Yes they are. Science is based on empirical evidence, while religion is based on hearsay. Science is guided by logical rules which are clearly defined, while religion is not.)
Science is a method designed to test the physical, whatever that is. History is not simply hearsay and there are lots of real issues not physical to give one example, math. What is logic if things must be only physical? I wont repeat myself, except to say science and religion are not opposed.
(Quote Are YOU alive when you are frozen? What is the motive to revive you? In what way are you special enough to revive?
These are good questions. I hope to get a good amount of money saved, because I assume that when people are going to think about reviving me they will ask - "can this person support himself in today's world?" and "who will pay taxes etc on this?", and I intend to have the money saved to use as motive for my revival.

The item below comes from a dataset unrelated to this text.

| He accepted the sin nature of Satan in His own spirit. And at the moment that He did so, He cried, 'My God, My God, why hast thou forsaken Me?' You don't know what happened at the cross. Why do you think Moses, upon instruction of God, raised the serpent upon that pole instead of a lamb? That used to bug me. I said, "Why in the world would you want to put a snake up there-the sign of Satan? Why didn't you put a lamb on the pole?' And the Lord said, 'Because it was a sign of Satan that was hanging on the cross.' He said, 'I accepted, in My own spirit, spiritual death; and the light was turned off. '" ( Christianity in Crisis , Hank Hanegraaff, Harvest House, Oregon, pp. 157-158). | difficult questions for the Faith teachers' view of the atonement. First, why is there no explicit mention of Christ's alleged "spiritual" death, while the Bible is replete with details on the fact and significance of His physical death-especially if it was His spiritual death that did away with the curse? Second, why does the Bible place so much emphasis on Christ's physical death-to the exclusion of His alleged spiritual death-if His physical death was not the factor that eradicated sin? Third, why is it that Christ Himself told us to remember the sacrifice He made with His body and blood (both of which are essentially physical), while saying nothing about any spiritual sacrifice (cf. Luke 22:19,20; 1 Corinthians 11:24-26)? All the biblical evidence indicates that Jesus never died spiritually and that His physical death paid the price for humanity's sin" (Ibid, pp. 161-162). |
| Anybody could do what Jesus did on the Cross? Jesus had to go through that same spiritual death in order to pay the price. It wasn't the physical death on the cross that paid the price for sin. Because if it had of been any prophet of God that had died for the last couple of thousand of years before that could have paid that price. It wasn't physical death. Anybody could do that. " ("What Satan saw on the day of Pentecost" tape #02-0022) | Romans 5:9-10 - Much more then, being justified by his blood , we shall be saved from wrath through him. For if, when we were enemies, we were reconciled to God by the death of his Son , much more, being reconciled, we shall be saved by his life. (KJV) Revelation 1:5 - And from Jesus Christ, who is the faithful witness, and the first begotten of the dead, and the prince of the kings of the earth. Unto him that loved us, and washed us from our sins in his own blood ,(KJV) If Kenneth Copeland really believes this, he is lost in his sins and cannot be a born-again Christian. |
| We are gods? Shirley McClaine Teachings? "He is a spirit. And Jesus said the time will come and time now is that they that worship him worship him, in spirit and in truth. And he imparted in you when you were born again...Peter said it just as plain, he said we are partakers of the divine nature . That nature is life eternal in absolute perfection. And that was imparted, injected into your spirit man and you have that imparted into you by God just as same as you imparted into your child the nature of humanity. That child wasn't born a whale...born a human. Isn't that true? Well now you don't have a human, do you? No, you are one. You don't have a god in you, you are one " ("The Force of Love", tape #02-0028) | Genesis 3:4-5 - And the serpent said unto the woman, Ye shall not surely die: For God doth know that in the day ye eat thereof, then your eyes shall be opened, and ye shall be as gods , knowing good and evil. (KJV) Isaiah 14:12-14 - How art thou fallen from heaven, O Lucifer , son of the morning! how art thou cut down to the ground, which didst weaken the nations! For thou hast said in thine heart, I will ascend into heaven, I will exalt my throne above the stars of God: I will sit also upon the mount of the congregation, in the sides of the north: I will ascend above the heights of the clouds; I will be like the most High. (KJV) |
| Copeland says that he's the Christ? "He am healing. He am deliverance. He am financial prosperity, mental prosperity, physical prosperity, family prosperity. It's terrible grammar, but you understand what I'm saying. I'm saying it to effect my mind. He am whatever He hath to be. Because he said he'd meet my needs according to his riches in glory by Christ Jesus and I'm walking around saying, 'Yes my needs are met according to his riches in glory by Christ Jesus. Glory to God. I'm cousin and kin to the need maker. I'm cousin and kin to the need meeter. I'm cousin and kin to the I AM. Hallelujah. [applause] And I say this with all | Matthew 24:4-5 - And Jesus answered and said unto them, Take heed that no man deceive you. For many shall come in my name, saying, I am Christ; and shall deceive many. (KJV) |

I suppose you are not alive when frozen because all chemical processes are stopped close to absolute zero. It doesn't mean you are dead either. You are paused.)
And this is scientific?
(Quote If the deterministic resurrection works out, it does not matter when will it work out, because you may calculate infinitely in the forwards, and infinitely in the backwards direction. So everything, that has ever lived on that planet will be calculated from the beginning of life to the moment when the dterministic resurrection will be possible. So if once it happens, it may also work for me.
This is likely never going to be possible. The reason is limited memory and limited computational power. At best let's say that the solar system is approximately a closed system where nothing from the outside will impact life here on Earth. Unless time travel to the past is made possible, you will have to at the very least make a copy of the solar system and move it backwards in time. Normally you need more than one atom to simulate one atom so you'd probably need much more material to simulate it on any type of computer. The computational power would also have to be immense.

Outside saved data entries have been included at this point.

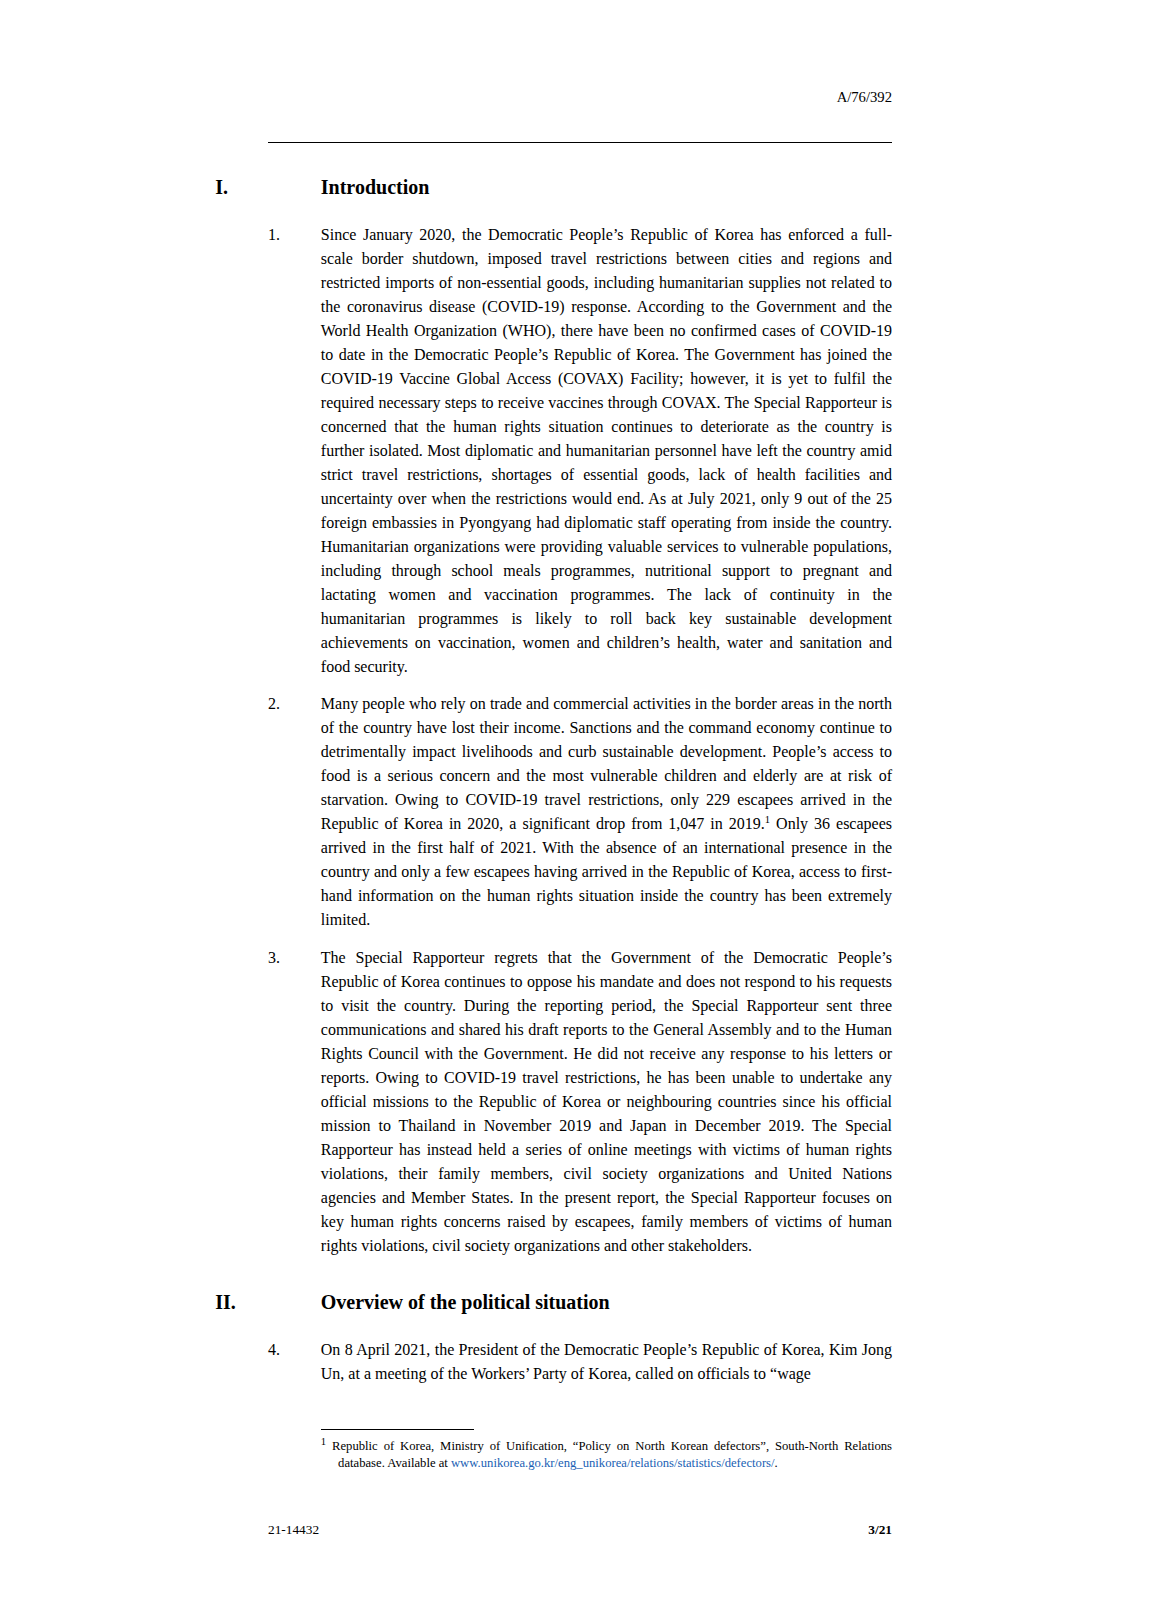A/76/392
I. Introduction
1. Since January 2020, the Democratic People’s Republic of Korea has enforced a full-scale border shutdown, imposed travel restrictions between cities and regions and restricted imports of non-essential goods, including humanitarian supplies not related to the coronavirus disease (COVID-19) response. According to the Government and the World Health Organization (WHO), there have been no confirmed cases of COVID-19 to date in the Democratic People’s Republic of Korea. The Government has joined the COVID-19 Vaccine Global Access (COVAX) Facility; however, it is yet to fulfil the required necessary steps to receive vaccines through COVAX. The Special Rapporteur is concerned that the human rights situation continues to deteriorate as the country is further isolated. Most diplomatic and humanitarian personnel have left the country amid strict travel restrictions, shortages of essential goods, lack of health facilities and uncertainty over when the restrictions would end. As at July 2021, only 9 out of the 25 foreign embassies in Pyongyang had diplomatic staff operating from inside the country. Humanitarian organizations were providing valuable services to vulnerable populations, including through school meals programmes, nutritional support to pregnant and lactating women and vaccination programmes. The lack of continuity in the humanitarian programmes is likely to roll back key sustainable development achievements on vaccination, women and children’s health, water and sanitation and food security.
2. Many people who rely on trade and commercial activities in the border areas in the north of the country have lost their income. Sanctions and the command economy continue to detrimentally impact livelihoods and curb sustainable development. People’s access to food is a serious concern and the most vulnerable children and elderly are at risk of starvation. Owing to COVID-19 travel restrictions, only 229 escapees arrived in the Republic of Korea in 2020, a significant drop from 1,047 in 2019.1 Only 36 escapees arrived in the first half of 2021. With the absence of an international presence in the country and only a few escapees having arrived in the Republic of Korea, access to first-hand information on the human rights situation inside the country has been extremely limited.
3. The Special Rapporteur regrets that the Government of the Democratic People’s Republic of Korea continues to oppose his mandate and does not respond to his requests to visit the country. During the reporting period, the Special Rapporteur sent three communications and shared his draft reports to the General Assembly and to the Human Rights Council with the Government. He did not receive any response to his letters or reports. Owing to COVID-19 travel restrictions, he has been unable to undertake any official missions to the Republic of Korea or neighbouring countries since his official mission to Thailand in November 2019 and Japan in December 2019. The Special Rapporteur has instead held a series of online meetings with victims of human rights violations, their family members, civil society organizations and United Nations agencies and Member States. In the present report, the Special Rapporteur focuses on key human rights concerns raised by escapees, family members of victims of human rights violations, civil society organizations and other stakeholders.
II. Overview of the political situation
4. On 8 April 2021, the President of the Democratic People’s Republic of Korea, Kim Jong Un, at a meeting of the Workers’ Party of Korea, called on officials to “wage
1 Republic of Korea, Ministry of Unification, “Policy on North Korean defectors”, South-North Relations database. Available at www.unikorea.go.kr/eng_unikorea/relations/statistics/defectors/.
21-14432 3/21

Also, quantum mechanics doesn't allow to calculate what happened before from my understanding, because you have probabilities and not exact trajectories for particles. But maybe this is a only a limit on very small things like atoms, and you may be able to do it with larger things like cells.)
Science says this? Perhaps there are more limitations I need to add to my list. I said that everything that is only physical dies, not that anything ceases to exist.